> [Exercise aim]:
Could you copy every line of the data that contains "Jane"?

= Beginning of Section =

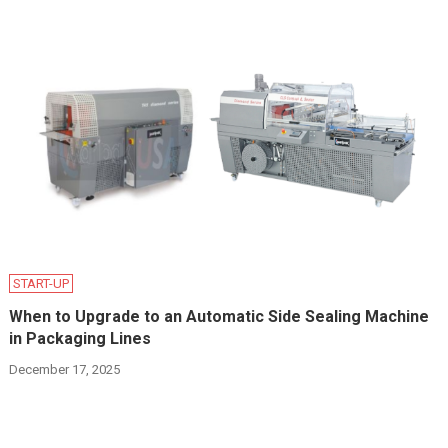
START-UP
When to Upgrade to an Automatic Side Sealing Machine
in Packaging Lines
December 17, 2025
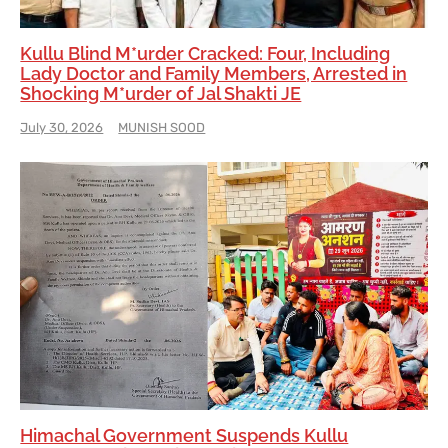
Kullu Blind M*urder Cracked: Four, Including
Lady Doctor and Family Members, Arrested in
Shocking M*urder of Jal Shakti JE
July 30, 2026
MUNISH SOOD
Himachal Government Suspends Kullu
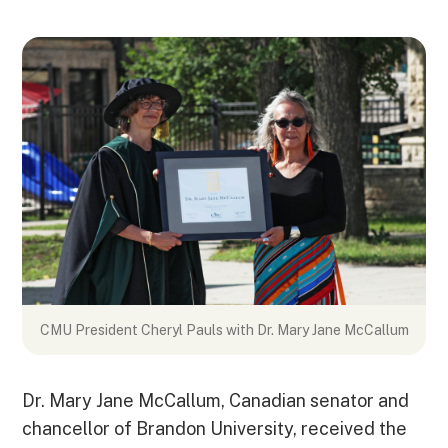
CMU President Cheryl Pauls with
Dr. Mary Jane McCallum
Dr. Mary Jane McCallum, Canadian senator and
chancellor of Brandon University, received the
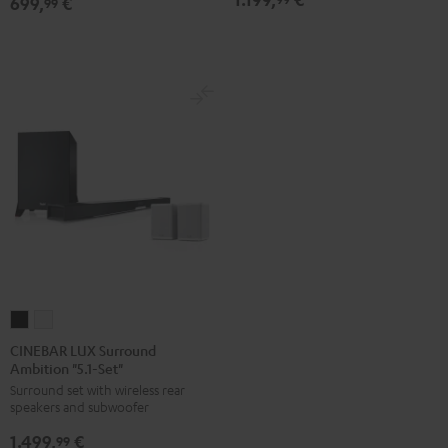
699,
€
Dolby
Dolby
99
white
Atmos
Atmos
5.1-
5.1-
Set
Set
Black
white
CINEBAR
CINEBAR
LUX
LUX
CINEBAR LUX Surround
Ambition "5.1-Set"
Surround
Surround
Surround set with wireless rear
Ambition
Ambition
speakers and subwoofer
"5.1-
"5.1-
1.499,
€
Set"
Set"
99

= End of Section =
= Beginning of Section =

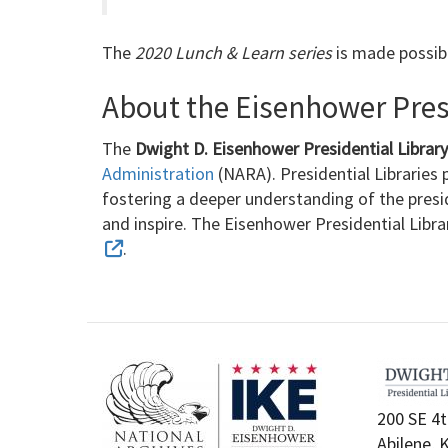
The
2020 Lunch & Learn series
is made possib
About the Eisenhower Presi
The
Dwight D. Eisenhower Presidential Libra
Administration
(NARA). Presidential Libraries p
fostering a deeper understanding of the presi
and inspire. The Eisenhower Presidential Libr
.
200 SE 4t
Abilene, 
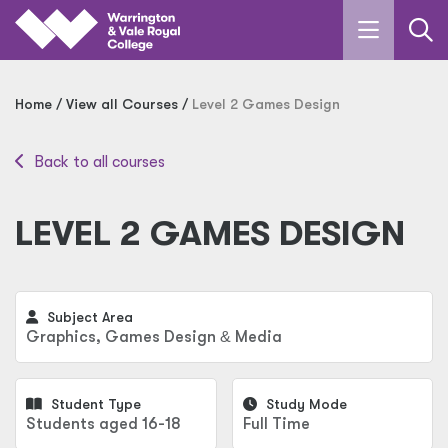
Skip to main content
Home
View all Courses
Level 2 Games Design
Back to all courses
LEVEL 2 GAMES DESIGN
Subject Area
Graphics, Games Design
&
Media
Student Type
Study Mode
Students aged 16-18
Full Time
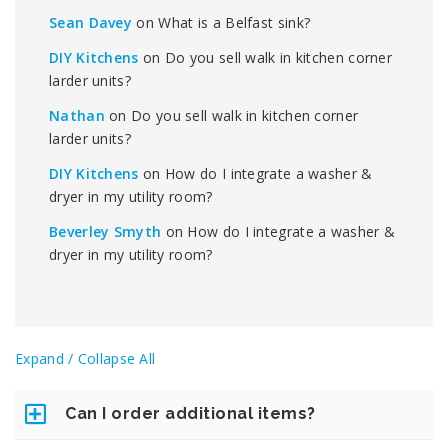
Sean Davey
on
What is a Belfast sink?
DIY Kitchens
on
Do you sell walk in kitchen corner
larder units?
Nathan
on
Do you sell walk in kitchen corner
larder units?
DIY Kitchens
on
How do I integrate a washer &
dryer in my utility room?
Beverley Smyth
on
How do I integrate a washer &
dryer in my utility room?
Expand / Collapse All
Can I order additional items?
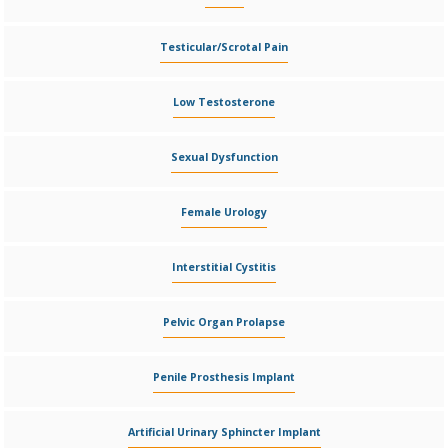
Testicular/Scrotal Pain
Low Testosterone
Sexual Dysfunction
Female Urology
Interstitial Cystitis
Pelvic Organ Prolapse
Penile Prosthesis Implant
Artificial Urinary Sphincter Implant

= End of Section =
= Beginning of Section =

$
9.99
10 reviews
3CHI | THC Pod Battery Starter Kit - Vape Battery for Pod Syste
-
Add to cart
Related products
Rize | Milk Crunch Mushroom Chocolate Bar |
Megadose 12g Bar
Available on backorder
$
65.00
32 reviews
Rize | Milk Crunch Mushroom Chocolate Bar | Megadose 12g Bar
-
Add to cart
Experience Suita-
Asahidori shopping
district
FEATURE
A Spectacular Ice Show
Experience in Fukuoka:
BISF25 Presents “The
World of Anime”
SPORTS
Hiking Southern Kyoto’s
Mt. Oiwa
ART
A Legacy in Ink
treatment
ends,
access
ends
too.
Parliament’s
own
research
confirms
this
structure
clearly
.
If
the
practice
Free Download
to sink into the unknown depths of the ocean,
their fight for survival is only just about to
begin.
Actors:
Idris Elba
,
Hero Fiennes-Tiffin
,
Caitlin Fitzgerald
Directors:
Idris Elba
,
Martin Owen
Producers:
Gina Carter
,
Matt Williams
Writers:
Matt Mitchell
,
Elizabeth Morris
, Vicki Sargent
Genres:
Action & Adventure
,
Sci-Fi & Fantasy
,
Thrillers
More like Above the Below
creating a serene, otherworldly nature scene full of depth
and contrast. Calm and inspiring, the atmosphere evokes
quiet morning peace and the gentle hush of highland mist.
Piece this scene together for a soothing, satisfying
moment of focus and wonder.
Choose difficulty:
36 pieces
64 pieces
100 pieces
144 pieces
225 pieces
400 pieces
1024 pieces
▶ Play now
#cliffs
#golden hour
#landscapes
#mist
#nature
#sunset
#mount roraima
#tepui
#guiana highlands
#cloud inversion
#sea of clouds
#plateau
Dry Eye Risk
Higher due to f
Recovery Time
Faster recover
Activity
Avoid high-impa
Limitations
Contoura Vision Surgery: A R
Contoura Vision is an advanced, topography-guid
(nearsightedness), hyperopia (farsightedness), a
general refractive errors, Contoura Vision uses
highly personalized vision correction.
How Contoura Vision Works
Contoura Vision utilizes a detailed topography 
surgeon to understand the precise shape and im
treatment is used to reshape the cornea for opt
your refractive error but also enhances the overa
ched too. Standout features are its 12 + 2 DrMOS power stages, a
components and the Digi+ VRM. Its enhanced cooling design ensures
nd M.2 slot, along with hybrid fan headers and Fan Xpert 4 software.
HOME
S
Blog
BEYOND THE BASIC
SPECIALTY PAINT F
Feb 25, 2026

= End of Section =

> [Answer box]:
Dr. Mary Jane McCallum
Dr. Mary Jane McCallum, Canadian senator and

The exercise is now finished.